Well, brutal for the Vikings at least.

Sans Graham, the Seahawks have scored 92 points in their last nine quarters. They had 38 vs. the Vikings, 35 Sunday vs. the Ravens, and 19 in the final quarter vs. the Steelers. Doug Baldwin has emerged as a Pro Bowl candidate. Tyler Lockett has 13 receptions for 194 yards and two touchdowns in his past two games. And Wilson looks like the best damn football player in the world.

It’s been an astonishing turnaround given how Seattle sacrificed a Pro Bowl lineman to acquire Graham in the first place, but perhaps that’s just part of this team’s makeup. At this point, it would be an insult to assume they’d be hampered by injuries.

Of course, it helps that the Seahawks have as close to a break as you can get in the NFL over the next two weeks. The combined record of the Browns (Dec. 20) and the Rams (Dec. 27) is 8-18, and both games will be played at CenturyLink Field.

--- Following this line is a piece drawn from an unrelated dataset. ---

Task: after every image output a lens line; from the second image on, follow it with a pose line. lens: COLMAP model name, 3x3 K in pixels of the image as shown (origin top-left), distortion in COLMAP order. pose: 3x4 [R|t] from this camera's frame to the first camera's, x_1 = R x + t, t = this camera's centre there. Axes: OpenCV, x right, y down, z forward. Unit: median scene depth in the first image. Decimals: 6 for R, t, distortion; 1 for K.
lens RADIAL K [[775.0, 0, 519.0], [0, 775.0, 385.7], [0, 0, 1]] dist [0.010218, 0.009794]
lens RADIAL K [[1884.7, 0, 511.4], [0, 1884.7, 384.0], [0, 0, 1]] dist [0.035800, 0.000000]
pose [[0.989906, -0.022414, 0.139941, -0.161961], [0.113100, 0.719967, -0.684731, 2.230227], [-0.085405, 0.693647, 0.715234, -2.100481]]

The Seahawks hope that Wilson will continue to play somewhere close to the stratospheric plane he has been on lately, and that the team can solidify a playoff spot before Lynch comes back. And if Beast Mode is healthy, Seattle may suddenly morph into the most feared team in the NFC playoffs.

But even if health continues to be an issue for this team, it may not impede success. The Hawks have found a way throughout the season. No reason to think they won’t continue doing so moving forward.